▶ [Okuma Parçası]:

'''

Ama ya bazen vicdanları kabararak hepimizi şaşırtanlara ne demeli?
Bakıyoruz:
Onlar da ellerinde “Kim söyledi? İklim söyledi” dışında herhangi bir kanıta sahip olmadan saydırıyorlar.
Onlar da İklim’in iddialarına “kanıtlanmış delil” muamelesi çekiyorlar.
Onlar da “CHP! Sen var ya sen... Sen bittin oğlum... İstifa et Kemal... İstifa et Gürsel...” diye tepiniyorlar.
Onlar da “CHP kapıya kilit vursun” diye haykırıyorlar.
Onlar da “Bu CHP’nin 11 Eylül’üdür” falan diye iri laflar ediyorlar.
* * *
- CHP eskisi gibi “asker partisi” olmaya devam etse...
- CHP eskisi gibi “İrtica geliyor” diye çığırmaktan başka bir şey söylemeyen parti olmaya devam etse...
- CHP eskisi gibi Sivas’ın ötesine geçmekten ürken bir parti olmaya devam etse...
- CHP eskisi gibi “yaşam tarzı” üzerinden muhalefet yapmaya devam etse...

'''

▶ [Gösterilen Veriler]:
'''

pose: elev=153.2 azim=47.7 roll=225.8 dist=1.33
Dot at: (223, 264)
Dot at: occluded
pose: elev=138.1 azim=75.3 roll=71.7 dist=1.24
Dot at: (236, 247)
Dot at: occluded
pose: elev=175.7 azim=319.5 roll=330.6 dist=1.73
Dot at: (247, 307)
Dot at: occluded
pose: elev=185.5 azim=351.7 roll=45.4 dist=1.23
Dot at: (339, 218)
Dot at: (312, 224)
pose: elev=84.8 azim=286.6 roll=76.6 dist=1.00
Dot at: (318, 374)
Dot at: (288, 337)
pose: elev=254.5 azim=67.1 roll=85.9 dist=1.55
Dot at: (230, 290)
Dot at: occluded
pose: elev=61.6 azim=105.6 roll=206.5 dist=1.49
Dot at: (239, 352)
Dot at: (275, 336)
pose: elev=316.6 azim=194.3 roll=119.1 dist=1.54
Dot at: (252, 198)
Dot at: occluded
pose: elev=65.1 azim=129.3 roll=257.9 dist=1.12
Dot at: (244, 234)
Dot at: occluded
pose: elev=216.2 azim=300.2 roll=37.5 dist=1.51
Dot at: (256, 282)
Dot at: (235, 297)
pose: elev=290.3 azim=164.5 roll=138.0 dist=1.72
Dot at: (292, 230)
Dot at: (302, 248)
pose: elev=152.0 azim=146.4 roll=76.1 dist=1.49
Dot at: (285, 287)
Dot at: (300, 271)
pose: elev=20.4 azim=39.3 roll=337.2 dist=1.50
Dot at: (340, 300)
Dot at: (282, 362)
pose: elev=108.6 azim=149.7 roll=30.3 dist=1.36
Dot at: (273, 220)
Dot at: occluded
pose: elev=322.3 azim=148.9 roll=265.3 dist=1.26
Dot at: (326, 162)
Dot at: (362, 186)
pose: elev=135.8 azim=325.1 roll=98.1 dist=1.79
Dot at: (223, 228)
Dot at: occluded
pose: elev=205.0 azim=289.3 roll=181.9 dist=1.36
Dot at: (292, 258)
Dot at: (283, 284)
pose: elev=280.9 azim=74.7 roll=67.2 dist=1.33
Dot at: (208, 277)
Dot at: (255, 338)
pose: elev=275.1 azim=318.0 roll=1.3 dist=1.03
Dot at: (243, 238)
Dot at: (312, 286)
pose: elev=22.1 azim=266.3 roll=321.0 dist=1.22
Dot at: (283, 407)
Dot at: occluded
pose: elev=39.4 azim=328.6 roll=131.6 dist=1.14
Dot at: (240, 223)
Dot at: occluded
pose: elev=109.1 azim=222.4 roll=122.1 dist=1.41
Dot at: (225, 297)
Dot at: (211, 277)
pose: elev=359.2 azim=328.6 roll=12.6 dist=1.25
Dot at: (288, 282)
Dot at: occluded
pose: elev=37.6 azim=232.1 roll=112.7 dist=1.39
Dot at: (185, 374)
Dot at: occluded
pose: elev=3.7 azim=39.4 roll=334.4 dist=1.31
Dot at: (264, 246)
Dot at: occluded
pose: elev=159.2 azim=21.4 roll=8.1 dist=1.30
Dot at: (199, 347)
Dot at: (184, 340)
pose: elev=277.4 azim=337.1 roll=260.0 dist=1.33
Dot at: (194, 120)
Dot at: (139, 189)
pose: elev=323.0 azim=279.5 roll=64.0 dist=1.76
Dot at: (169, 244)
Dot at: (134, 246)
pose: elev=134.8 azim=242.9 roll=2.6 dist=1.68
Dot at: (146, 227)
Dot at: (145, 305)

'''

▶ [Görevler]:
**a)** Okuma parçasında "- CHP eskisi gibi Sivas’ın" ifadesinden "yapmaya devam etse..." ifadesine kadar uzanan bölümü harfi harfine yazın.
**b)** Okuma parçasında kısa çizgiyle başlayan satırlara göre CHP'nin eskisi gibi neyi sürdürdüğü varsayılıyor? Bunların hepsini sıralayın.
**c)** Okuma parçasına göre vicdanları kabaranlar iri laflar ederken olanları CHP'nin neyi olarak niteliyor?

▶ [Görevlere Göre Çözümler]:
**a)**
- CHP eskisi gibi Sivas’ın ötesine geçmekten ürken bir parti olmaya devam etse...
- CHP eskisi gibi “yaşam tarzı” üzerinden muhalefet yapmaya devam etse...

**b)**
- "Asker partisi" olmayı
- "İrtica geliyor" diye çığırmaktan başka bir şey söylemeyen parti olmayı
- Sivas'ın ötesine geçmekten ürken bir parti olmayı
- "Yaşam tarzı" üzerinden muhalefet yapmayı

**c)** CHP'nin 11 Eylül'ü olarak niteliyorlar.